Çevresel sürdürülebilirlik tarafında da çeşitli adımlar atılmış durumda. Şasi, yüzde 75 oranında geri dönüştürülmüş alüminyumdan üretilecek. Batarya sistemi ise 122 kWh kapasiteli ve 15 modülden oluşuyor. Nikel-mangan-kobalt kimyasına sahip hücreler, SK On tarafından sağlanırken bataryanın montajı tamamen Ferrari tarafından yapılıyor. Batarya sisteminin aracın tabanına entegre edilmesi, hem ağırlık dengesini sağlıyor hem de aracın yere daha yakın olmasını mümkün kılıyor. Bu da daha kararlı bir sürüş deneyimi anlamına geliyor.

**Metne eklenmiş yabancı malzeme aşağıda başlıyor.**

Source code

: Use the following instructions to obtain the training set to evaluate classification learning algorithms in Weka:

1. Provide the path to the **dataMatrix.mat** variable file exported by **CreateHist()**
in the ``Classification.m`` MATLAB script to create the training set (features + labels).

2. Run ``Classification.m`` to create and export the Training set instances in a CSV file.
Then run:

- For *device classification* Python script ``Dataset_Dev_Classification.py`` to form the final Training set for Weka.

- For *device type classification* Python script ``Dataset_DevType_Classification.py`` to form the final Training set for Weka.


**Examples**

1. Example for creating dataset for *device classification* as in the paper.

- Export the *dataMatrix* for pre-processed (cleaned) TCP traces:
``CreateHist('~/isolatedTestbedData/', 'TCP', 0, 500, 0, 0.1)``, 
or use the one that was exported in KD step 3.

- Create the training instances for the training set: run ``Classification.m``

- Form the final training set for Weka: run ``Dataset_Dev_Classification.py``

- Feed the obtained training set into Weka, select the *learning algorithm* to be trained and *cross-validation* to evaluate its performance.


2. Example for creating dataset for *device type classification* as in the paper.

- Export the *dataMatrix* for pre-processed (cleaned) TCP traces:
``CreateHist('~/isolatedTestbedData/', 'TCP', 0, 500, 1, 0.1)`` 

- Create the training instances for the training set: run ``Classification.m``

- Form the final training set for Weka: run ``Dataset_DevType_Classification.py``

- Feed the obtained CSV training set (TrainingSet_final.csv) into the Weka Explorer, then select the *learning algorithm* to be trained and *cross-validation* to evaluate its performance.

Şarj altyapısı, kullanıcı deneyimini doğrudan etkileyecek bir başka unsur olarak öne çıkıyor. 800 voltluk sistem mimarisi sayesinde, araç 350 kW’a kadar hızlı şarj desteği sunabiliyor. Bu oran, özellikle uzun yolculuklarda büyük avantaj sağlayacak gibi duruyor. Bununla beraber, fren enerjisini geri kazanırken, vites geçiş hissini taklit eden bir sistem de kullanıcıya sunuluyor. Bu özellik, elektrikli araçlarda sıkça aranan dinamik sürüş hissiyatını yaşatmayı hedefliyor. Ferrari, bu alanda da farklılaşmayı seçmiş durumda.

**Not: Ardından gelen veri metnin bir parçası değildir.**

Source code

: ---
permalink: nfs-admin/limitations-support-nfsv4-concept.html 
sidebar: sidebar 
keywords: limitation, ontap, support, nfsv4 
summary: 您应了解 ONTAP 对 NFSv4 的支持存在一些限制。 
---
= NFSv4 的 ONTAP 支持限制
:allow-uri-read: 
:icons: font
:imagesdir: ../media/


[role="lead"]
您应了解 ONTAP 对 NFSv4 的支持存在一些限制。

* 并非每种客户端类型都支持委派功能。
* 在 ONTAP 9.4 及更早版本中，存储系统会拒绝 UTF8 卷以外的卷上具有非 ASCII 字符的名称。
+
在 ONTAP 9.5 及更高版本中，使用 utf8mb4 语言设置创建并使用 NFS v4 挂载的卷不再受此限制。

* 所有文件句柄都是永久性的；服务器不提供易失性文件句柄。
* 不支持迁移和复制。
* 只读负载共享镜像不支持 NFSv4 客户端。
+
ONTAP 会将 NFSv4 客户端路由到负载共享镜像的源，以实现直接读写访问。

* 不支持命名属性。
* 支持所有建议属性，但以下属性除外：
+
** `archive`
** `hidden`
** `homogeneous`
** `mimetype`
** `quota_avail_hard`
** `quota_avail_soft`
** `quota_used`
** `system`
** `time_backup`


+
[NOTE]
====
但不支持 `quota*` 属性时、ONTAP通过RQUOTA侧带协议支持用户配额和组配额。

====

Fiyatlandırma konusu, bu modelin kimlere hitap edeceğini büyük oranda belirliyor. Reuters tarafından aktarılan bilgilere göre, aracın başlangıç fiyatı 500 bin euro seviyesinde olacak. Bu, modelin ulaşılabilirlik açısından sınırlı kalacağını gösteriyor. Ferrari’nin lüks segmentteki konumunu koruma isteği burada net şekilde hissediliyor. Elbette bu fiyat, modelin sunduğu performans ve teknolojiyle birlikte değerlendirildiğinde, hedef kitle açısından olağan karşılanabilir.

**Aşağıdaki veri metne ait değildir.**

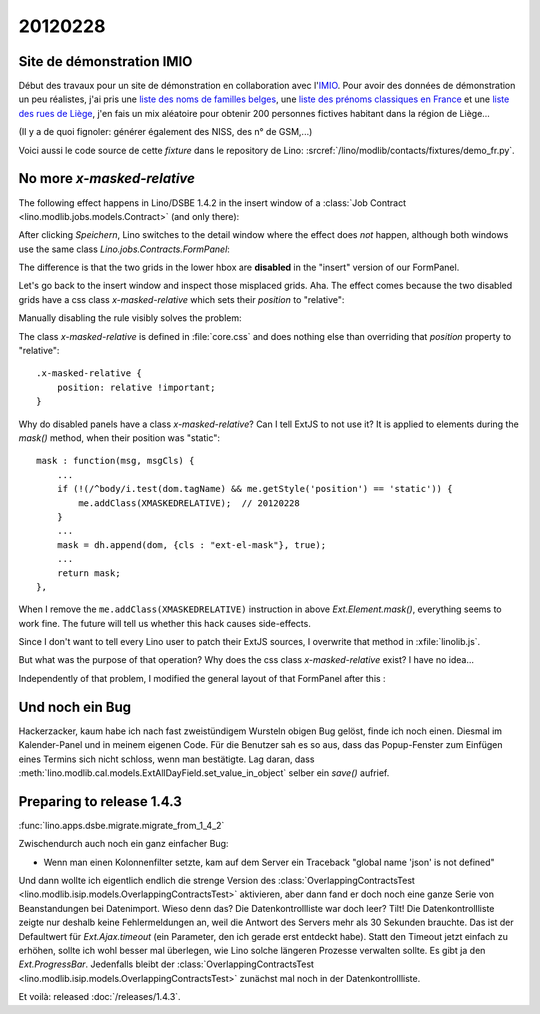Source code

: 20120228
========

Site de démonstration IMIO
--------------------------

Début des travaux pour un site de démonstration en collaboration 
avec l'`IMIO <http://www.imio.be>`_.
Pour avoir des données de démonstration un peu réalistes, j'ai 
pris une `liste des noms de familles belges <http://www.lavoute.org/debuter/Belgique.htm>`_,
une `liste des prénoms classiques en France
<http://meilleursprenoms.com/site/LesClassiques/LesClassiques.htm>`_
et une `liste des rues de Liège
<http://fr.wikipedia.org/wiki/Liste_des_rues_de_Li%C3%A8ge>`_, 
j'en fais un mix aléatoire pour obtenir 200 personnes fictives habitant 
dans la région de Liège...


.. image:: 0228.jpg
  :scale: 50
  
(Il y a de quoi fignoler: générer également des NISS, des n° de GSM,...)

Voici aussi le code source de cette *fixture* dans le repository de Lino: 
:srcref:`/lino/modlib/contacts/fixtures/demo_fr.py`.


No more `x-masked-relative`
---------------------------

The following effect happens in Lino/DSBE 1.4.2 in the insert window of a 
:class:`Job Contract <lino.modlib.jobs.models.Contract>` (and only there):

.. image:: 0228b.jpg
  :scale: 50
  
After clicking `Speichern`, Lino switches to the detail window where the effect 
does *not* happen, although both windows use the same class 
`Lino.jobs.Contracts.FormPanel`:
  
.. image:: 0228e.jpg
  :scale: 50
  
The difference is that the two grids in the lower hbox are 
**disabled** in the "insert" version of our FormPanel.

Let's go back to the insert window and inspect those misplaced grids.
Aha. The effect comes because the two disabled grids have 
a css class `x-masked-relative` which sets their 
`position` to "relative":

.. image:: 0228c.jpg
  :scale: 50

Manually disabling the rule visibly solves the problem: 

.. image:: 0228d.jpg
  :scale: 50

The class `x-masked-relative` is defined in :file:`core.css` 
and does nothing else than overriding that
`position` property to "relative"::

  .x-masked-relative {
      position: relative !important;
  }

Why do disabled panels have a class `x-masked-relative`?
Can I tell ExtJS to not use it? 
It is applied to elements during the `mask()` method, when 
their position was "static"::

  mask : function(msg, msgCls) {
      ...
      if (!(/^body/i.test(dom.tagName) && me.getStyle('position') == 'static')) {
          me.addClass(XMASKEDRELATIVE);  // 20120228
      }
      ...
      mask = dh.append(dom, {cls : "ext-el-mask"}, true);
      ...      
      return mask;
  },


When I remove the 
``me.addClass(XMASKEDRELATIVE)`` instruction 
in above `Ext.Element.mask()`, everything seems to work fine.
The future will tell us whether this hack causes side-effects.

Since I don't want to tell every Lino user to patch their ExtJS sources, 
I overwrite that method in :xfile:`linolib.js`.

But what was the purpose of that operation? 
Why does the css class `x-masked-relative` exist? 
I have no idea...


Independently of that problem, I modified the general layout 
of that FormPanel after this :

.. image:: 0228f.jpg
  :scale: 50
  

Und noch ein Bug
----------------

Hackerzacker, kaum habe ich nach fast zweistündigem Wursteln obigen Bug gelöst, 
finde ich noch einen. Diesmal im Kalender-Panel und in meinem eigenen Code. 
Für die Benutzer sah es so aus, dass das Popup-Fenster zum Einfügen eines 
Termins sich nicht schloss, wenn man bestätigte.
Lag daran, dass 
:meth:`lino.modlib.cal.models.ExtAllDayField.set_value_in_object`
selber ein `save()` aufrief.

Preparing to release 1.4.3 
--------------------------

:func:`lino.apps.dsbe.migrate.migrate_from_1_4_2`

Zwischendurch auch noch ein ganz einfacher Bug:

- Wenn man einen Kolonnenfilter setzte, kam auf dem Server ein Traceback
  "global name 'json' is not defined"
  
Und dann wollte ich eigentlich endlich die strenge Version des 
:class:`OverlappingContractsTest <lino.modlib.isip.models.OverlappingContractsTest>`
aktivieren, aber dann fand er doch noch eine ganze Serie von 
Beanstandungen bei Datenimport.
Wieso denn das? 
Die Datenkontrollliste war doch leer?
Tilt! Die Datenkontrollliste zeigte nur deshalb keine Fehlermeldungen an, 
weil die Antwort des Servers mehr als 30 Sekunden brauchte.
Das ist der Defaultwert für `Ext.Ajax.timeout`
(ein Parameter, den ich gerade erst entdeckt habe).
Statt den Timeout jetzt einfach zu erhöhen, sollte ich wohl besser mal 
überlegen, wie Lino solche längeren Prozesse verwalten sollte. 
Es gibt ja den `Ext.ProgressBar`.
Jedenfalls bleibt der 
:class:`OverlappingContractsTest <lino.modlib.isip.models.OverlappingContractsTest>`
zunächst mal noch in der 
Datenkontrollliste.


Et voilà: released :doc:`/releases/1.4.3`.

Ferrari’nin elektrikli araçlara geçişi temkinli şekilde ilerliyor. Elettrica’dan sonra gelecek ikinci elektrikli modelin tanıtımı 2028 yılına ertelenmiş durumda. Bu gecikmenin arkasında talep belirsizlikleri olduğu belirtiliyor. Benzer şekilde, Lamborghini de ilk elektrikli aracını 2029 yılına kadar ertelediğini açıkladı. Bu durum, lüks spor otomobil segmentinde elektrifikasyon sürecinin kademeli ilerlediğini gözler önüne seriyor.